Kill Boksoon: Jeon Do-yeon plays assassin in visceral Korean thriller

Boksoon is so adept that she instantly joins the league of other memorable female killers, such as Uma Thurman’s The Bride in Quentin Tarantino’s Kill Bill and Kim Ok-vin in The Villainess.

Esom in a still from Kill Boksoon. Photo: No Ju-han/Netflix.

Esom in a still from Kill Boksoon. Photo: No Ju-han/Netflix.

She made her first kill at 17, the same moment she met Cha (Sul Kyung-gu), who runs the MK with his sister (Esom). Since then she’s worked her way up MK to become the most feared assassin in a world where “killing has become a global business”.

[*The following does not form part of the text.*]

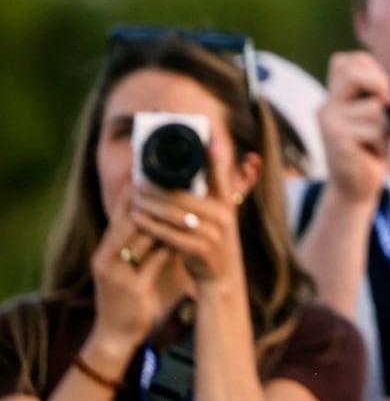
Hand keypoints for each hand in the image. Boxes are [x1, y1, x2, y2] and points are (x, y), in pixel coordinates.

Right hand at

Boksoon is shorn of the ego of her male counterparts, and in the very opening scene we see her take down a Japanese yakuza gangster on Seoul’s Dongho Bridge using her wits as well as brawn.

Aside from this feminist slant, the element that separates Kill Boksoon from the John Wick films is her relationship with her daughter, Jae-young (Kim Si-a), who is your typical stroppy teen.

Kim Si-a in a still from Kill Boksoon. Photo: No Ju-han/Netflix.

She has her own issues, not least preferring girls as partners – something that leads her to commit an act of violence at school that has her mother worrying. Is her daughter a killer too? Does she know anything of her mother’s double life?

When Boksoon decides to retire, it eventually leads to the MK team coming after her. Cue an incredible fight in a restaurant that combines agility, athleticism and black humour.

It’s the film’s outstanding sequence, although throughout Byun has a real eye for an image – a puddle reflecting a decapitated head, snow falling outside a single window as a fight ensues.

Sul Kyung-gu (left) and Jeon Do-yeon in a still from Kill Boksoon. Photo: No Ju-han/Netflix.

What is unfortunate, aside from the film’s protracted 137-minute running time, is the lack of genuine emotion in the film.

Perhaps it shouldn’t be expected from an action film, especially one with an astronomical body count and a derivative feel. But the core mother-daughter relationship never quite feels as heartfelt as it should. Their exchanges will just have you longing for the next combat scene.

Kill Boksoon will start streaming on Netflix on March 31.